Together with these works, the exhibition space hosts two other installations that have played a determining role in defining the artist’s oeuvre. Madonna y El Niño (2010) introduces Baga’s fascination for natural phenomena and pop culture, comparing the linguistic evolution of Madonna’s cultural output to the water cycle; while in Mollusca & The Pelvic Floor (2018) the artist adopts a visual language close to Hollywood in which the dense plot continually shifts between the real and the virtual, the haptic and the optical.
Like a mise en abyme, the exhibition meanders through the various media which have characterized Baga’s career – ranging from VHS cassettes and DVDs to 3D devices – and is deeply rooted in her performative practice. Furthermore, the artist presents a rich selection of ceramic works produced since 2015, situated at the entrance of the exhibition. Trisha Baga has defined it as “the geological corridor of evolution” of the man-made artefacts of civilization—including Sphinx-like poodles with flaming heads, popular cultural figures, that double as vessels for virtual assistants (such as the drag queen and television celebrity RuPaul), real and hypothetical electronic devices (vintage telephones, projectors, slides, microscopes). Alongside she presents six pieces from the series Seed Paintings (2017), composed of sesame seeds and foam mounted on wooden panels of varying sizes.
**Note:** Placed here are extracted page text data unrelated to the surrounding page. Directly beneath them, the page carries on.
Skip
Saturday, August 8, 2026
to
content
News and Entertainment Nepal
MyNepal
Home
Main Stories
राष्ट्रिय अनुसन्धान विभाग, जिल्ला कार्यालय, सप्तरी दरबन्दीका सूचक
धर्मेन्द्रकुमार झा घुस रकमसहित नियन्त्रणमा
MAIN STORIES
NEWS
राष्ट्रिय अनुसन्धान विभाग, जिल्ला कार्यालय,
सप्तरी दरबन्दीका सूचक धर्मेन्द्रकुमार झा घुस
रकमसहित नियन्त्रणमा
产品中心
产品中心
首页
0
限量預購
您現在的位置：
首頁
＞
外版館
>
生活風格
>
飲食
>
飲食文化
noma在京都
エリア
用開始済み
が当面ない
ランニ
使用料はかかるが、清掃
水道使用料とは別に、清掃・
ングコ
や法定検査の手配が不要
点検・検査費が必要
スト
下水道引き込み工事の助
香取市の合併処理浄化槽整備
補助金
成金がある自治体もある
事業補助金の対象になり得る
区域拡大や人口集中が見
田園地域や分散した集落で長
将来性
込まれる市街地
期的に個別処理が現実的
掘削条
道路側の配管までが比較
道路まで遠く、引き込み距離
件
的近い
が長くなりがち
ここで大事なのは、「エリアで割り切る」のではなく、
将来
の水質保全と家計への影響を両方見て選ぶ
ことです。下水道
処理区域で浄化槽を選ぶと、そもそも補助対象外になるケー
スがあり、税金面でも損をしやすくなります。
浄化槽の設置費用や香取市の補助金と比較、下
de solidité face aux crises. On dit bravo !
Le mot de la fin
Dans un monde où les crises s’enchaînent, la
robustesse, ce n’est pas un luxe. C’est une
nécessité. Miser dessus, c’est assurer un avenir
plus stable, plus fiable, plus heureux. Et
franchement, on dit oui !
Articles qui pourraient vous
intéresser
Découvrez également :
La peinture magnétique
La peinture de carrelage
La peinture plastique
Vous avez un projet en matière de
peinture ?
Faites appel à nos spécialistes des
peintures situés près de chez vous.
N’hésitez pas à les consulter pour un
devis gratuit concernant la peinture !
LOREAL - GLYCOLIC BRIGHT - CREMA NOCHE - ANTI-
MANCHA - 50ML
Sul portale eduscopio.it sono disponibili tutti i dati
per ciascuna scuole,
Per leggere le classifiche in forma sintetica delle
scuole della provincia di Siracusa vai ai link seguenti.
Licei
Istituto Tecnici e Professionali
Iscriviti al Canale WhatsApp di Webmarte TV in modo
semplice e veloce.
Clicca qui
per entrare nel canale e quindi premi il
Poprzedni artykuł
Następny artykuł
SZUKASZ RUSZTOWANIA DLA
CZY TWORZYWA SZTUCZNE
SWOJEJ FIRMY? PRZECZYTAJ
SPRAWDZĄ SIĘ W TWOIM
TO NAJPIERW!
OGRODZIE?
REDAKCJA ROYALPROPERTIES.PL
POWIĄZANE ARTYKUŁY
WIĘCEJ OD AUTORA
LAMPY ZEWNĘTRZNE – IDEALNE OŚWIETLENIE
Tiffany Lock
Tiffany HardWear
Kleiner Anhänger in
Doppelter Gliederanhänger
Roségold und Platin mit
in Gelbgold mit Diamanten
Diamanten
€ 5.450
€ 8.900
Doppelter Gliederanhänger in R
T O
The show’s display hints at the aesthetics commonly found in natural history museums, not only in its style of presentation, but also by using an unusual classification system that intertwines the idea of the fossil with high-tech devices such as today’s virtual personal assistants, thus creating a sort of temporal short-circuit. Through her ironic and witty perspective Baga focuses on the excessive reliance and hopes we put on technology, staging in her work its most fragile and failing aspects. The show’s title the eye, the eye and the ear, individualizes and fragments the bodily senses that are active while experiencing the exhibition, in which the visual effects replicate and dialogue with the sounds in such a way that the narrative becomes a living organism.